There already are rumors that the construction industry may undergo a massive restructuring.
Since 2008, six listed companies, including C&Woobang and Poonglim Industrial, were delisted from the stock market. Currently, two companies are at risk: Hanil Construction has until the end of March to resolve its capital situation, while Ssangyong E&C has been in the red for two consecutive years.
And the future doesn’t look rosy, with the government cutting budgets for infrastructure this year and President-elect Park targeting what she sees as unnecessary projects.
“As important as it is to set a policy, it is more important to see that the policies are implemented efficiently,” Park was reported saying at a meeting with her transition team last month.
“Several trillion won is invested on infrastructure projects every year, but when touring the country there are many roads where no car passes by,” Park added. “There are numerous government policies, but we have to check to see that none of it is being wasted.”
The service industry, including finance, isn’t doing any better: Service sector growth in 2012 was off 2.4 percent year-on-year.
The situation is particularly bad for the financial industry. Banks last week released their 2012 performance reports, with some showing operating profits cut by half.
The net profit of the four major banking groups - KB, Woori, Shinhan and Hana - plummeted more than 20 percent year-on-year. The situation is expected to be much worse this year as consumers are less attracted to low-interest returns at a time when banks are under government pressure to make more loans.
The brokerage industry is expecting similar performances. The 2012 fiscal year of brokerage houses ends in March, but operating profits of 17 leading companies from April through September was down 40 percent to 454 billion won.
Already, many brokerage firms are closing branches. According to the Korea Financial Investment Association, as of the end of the third quarter last year the total combined branches of the 62 brokerage firms stood at 1,681, 98 less than the previous year.
Mirae Asset Securities shut the most number of branches at 39, followed by Tong Yang Securities at 20 and Hanwha Securities with 16.
The securities industry is already going through corporate restructuring. Hanwha has accepted the voluntary retirement of 260 employees, while Daewoo Securities last month started to accept early retirements.
The struggles of the domestic market are largely the result of a lack of attention by the government, observers say.
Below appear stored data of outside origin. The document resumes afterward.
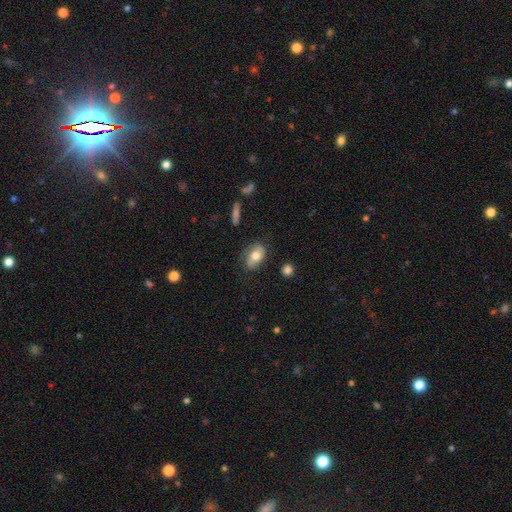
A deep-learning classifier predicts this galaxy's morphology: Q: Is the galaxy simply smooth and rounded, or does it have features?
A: smooth — 62%.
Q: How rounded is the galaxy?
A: in between — 82%.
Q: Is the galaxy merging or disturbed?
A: none — 70%.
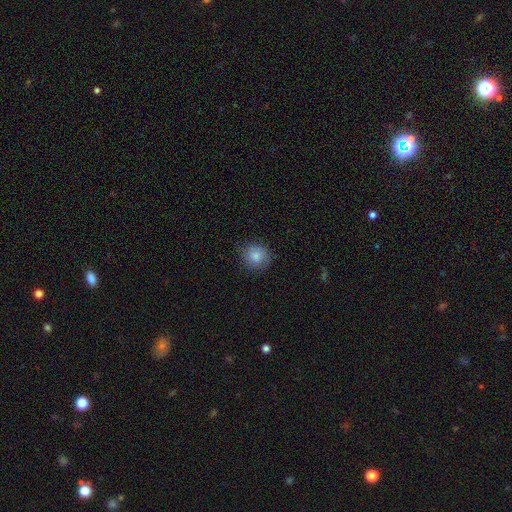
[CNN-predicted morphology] smooth 84%, star or artifact 9%, featured or disk 7%. Down the decision tree: how rounded — round (85%); merging — none (83%).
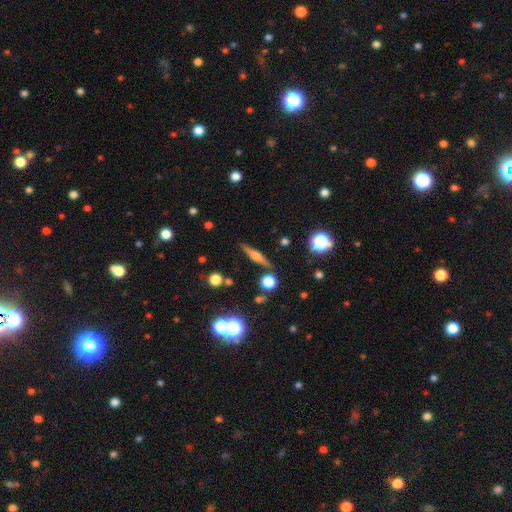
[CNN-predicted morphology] Overall: featured or disk (59%; smooth 32%). Edge-on disk: yes (95%). Edge-on bulge: rounded (80%). Merging: none (86%).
A former CEO, President Lee was clearly aware of the positive and negative influences of exchange rates on selling goods abroad.
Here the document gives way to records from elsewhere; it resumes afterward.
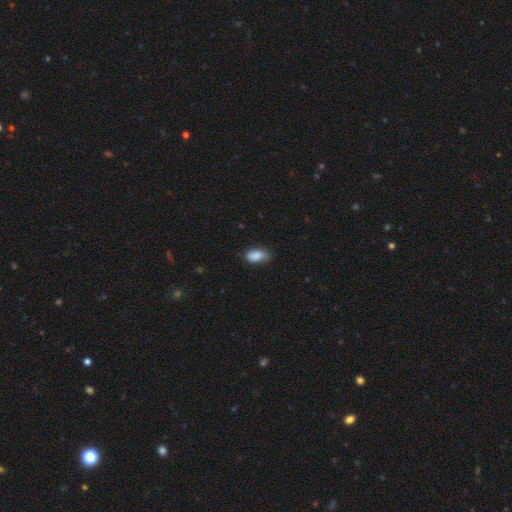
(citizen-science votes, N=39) A smooth galaxy with no disk features (90%) that is in between round and cigar-shaped (89%). Merging: none (68%).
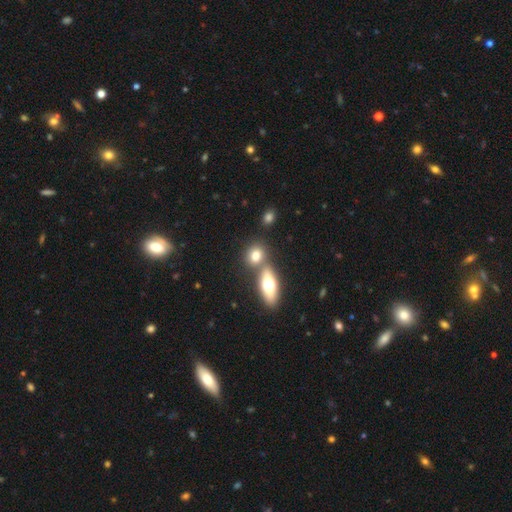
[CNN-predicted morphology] smooth-or-featured: smooth: 76% | featured or disk: 15% | star or artifact: 9%
  how-rounded: in between: 49% | round: 45% | cigar-shaped: 6%
  merging: none: 51% | merger: 36% | minor disturbance: 9% | major disturbance: 3%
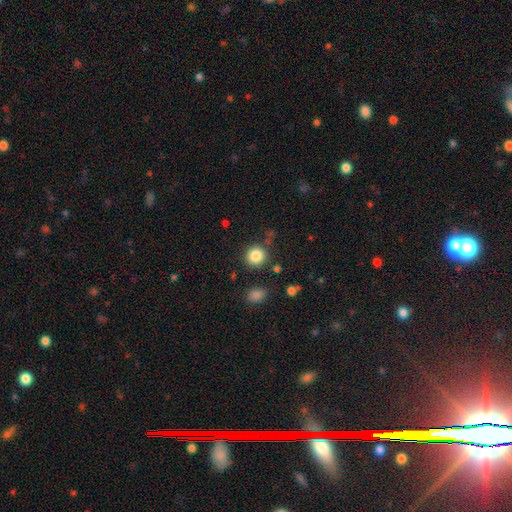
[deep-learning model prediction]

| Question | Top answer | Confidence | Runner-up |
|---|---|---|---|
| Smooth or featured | smooth | 85% | star or artifact (10%) |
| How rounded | round | 90% | in between (10%) |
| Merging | none | 83% | minor disturbance (9%) |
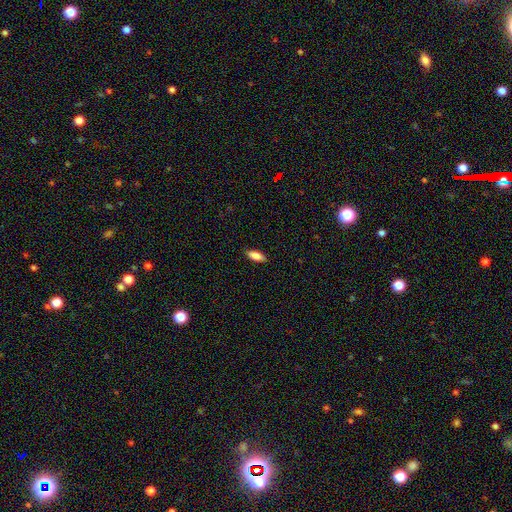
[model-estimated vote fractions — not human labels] smooth-or-featured: smooth: 84% | featured or disk: 9% | star or artifact: 7%
  how-rounded: in between: 75% | cigar-shaped: 22% | round: 2%
  merging: none: 88% | minor disturbance: 9% | major disturbance: 2% | merger: 1%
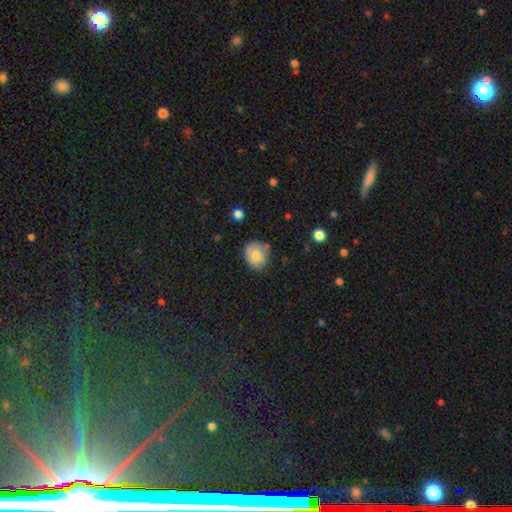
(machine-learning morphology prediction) The model was most divided on "merging": none: 67%, minor disturbance: 25%, major disturbance: 5%, merger: 3%. More confident: smooth or featured — smooth (76%); how rounded — round (73%).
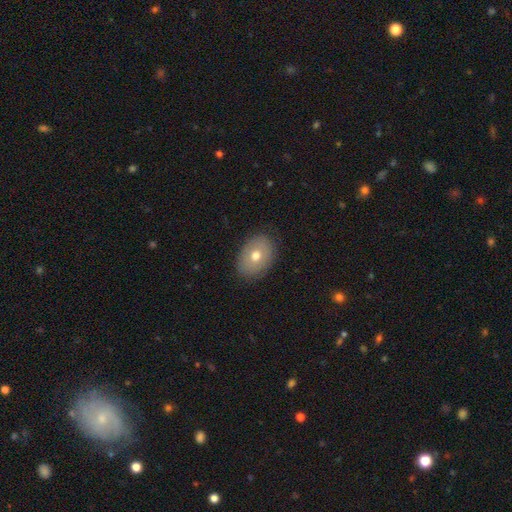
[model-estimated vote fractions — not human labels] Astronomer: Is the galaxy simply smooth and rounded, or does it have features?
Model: smooth — 64%.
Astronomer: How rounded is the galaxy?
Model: in between — 73%.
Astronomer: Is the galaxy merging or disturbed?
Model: none — 85%.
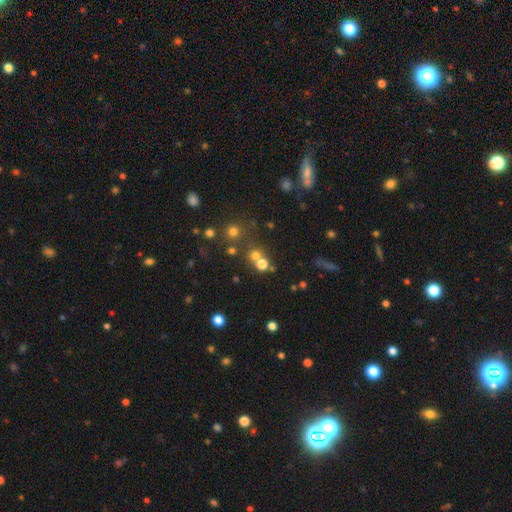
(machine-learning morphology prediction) Q: Smooth or featured?
A: smooth (63%); runner-up: star or artifact (28%)
Q: How rounded?
A: round (88%); runner-up: in between (11%)
Q: Merging?
A: none (64%); runner-up: merger (25%)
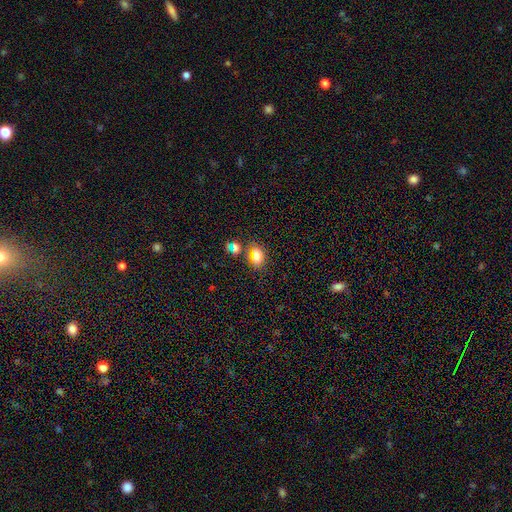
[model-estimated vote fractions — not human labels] Smooth or featured?
  - smooth: 69% *
  - star or artifact: 22%
  - featured or disk: 9%
How rounded?
  - in between: 74% *
  - round: 24%
  - cigar-shaped: 3%
Merging?
  - none: 69% *
  - minor disturbance: 14%
  - merger: 13%
  - major disturbance: 5%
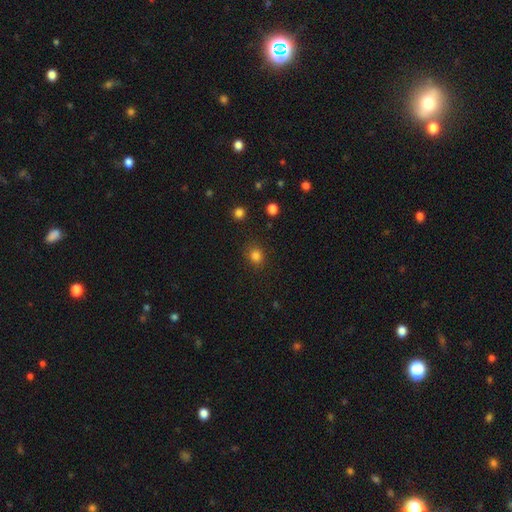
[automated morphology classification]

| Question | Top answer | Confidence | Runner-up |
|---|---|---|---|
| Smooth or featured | smooth | 82% | star or artifact (14%) |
Thus, his administration prioritized policies focused on supporting the growth of exports.
Exports in the early and mid-1990s accounted for 20 percent of the nation’s GDP. By the late 1990s, exports were 40 percent of GDP after the country was thrown under an unprecedented crisis that forced it to open up its market. Korea’s dependence on exports continued to grow until they accounted for more than 50 percent of GDP in 2008. In the first nine months of last year, export accounted for 57 percent of the nation’s GDP.
That means the domestic market’s share of GDP is nearing 40 percent.
Well aware of the urgency of the situation, Park last month called for changes in the economic structure of the country.
“We need to use a strategy that would raise the competitiveness of the service industry,” Park said.
“This is not ignoring the manufacturing sector, but changing our attitude in remolding our economic framework to would further raise the added value or the value of the manufacturing industry.”
But at the moment, one of the biggest challenges the domestic market faces is frozen spending in the private sector.
Disposable income last year grew at the same rate as the previous year at 6.3 percent, and consumer spending that grew nearly 6 percent in 2011, shrunk to 1 percent in 2012.
“The government has to move away from an export-driven policy to balance it with those that would help improve the domestic market,” said Jeon Min-gyu, senior analyst at Korea Investment and Securities.